▸ **EXERCISE DATA**
____________________

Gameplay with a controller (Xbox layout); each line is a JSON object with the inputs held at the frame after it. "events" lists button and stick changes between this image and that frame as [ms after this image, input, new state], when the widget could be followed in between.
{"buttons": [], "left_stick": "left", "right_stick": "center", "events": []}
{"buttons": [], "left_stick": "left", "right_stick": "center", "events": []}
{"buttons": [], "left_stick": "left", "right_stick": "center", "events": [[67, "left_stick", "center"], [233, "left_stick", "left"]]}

____________________

▸ **YOUR INSTRUCTIONS**
Would you please copy the whole listing exactly as given?

▸ **ANSWER BELOW**
Gameplay with a controller (Xbox layout); each line is a JSON object with the inputs held at the frame after it. "events" lists button and stick changes between this image and that frame as [ms after this image, input, new state], when the widget could be followed in between.
{"buttons": [], "left_stick": "left", "right_stick": "center", "events": []}
{"buttons": [], "left_stick": "left", "right_stick": "center", "events": []}
{"buttons": [], "left_stick": "left", "right_stick": "center", "events": [[67, "left_stick", "center"], [233, "left_stick", "left"]]}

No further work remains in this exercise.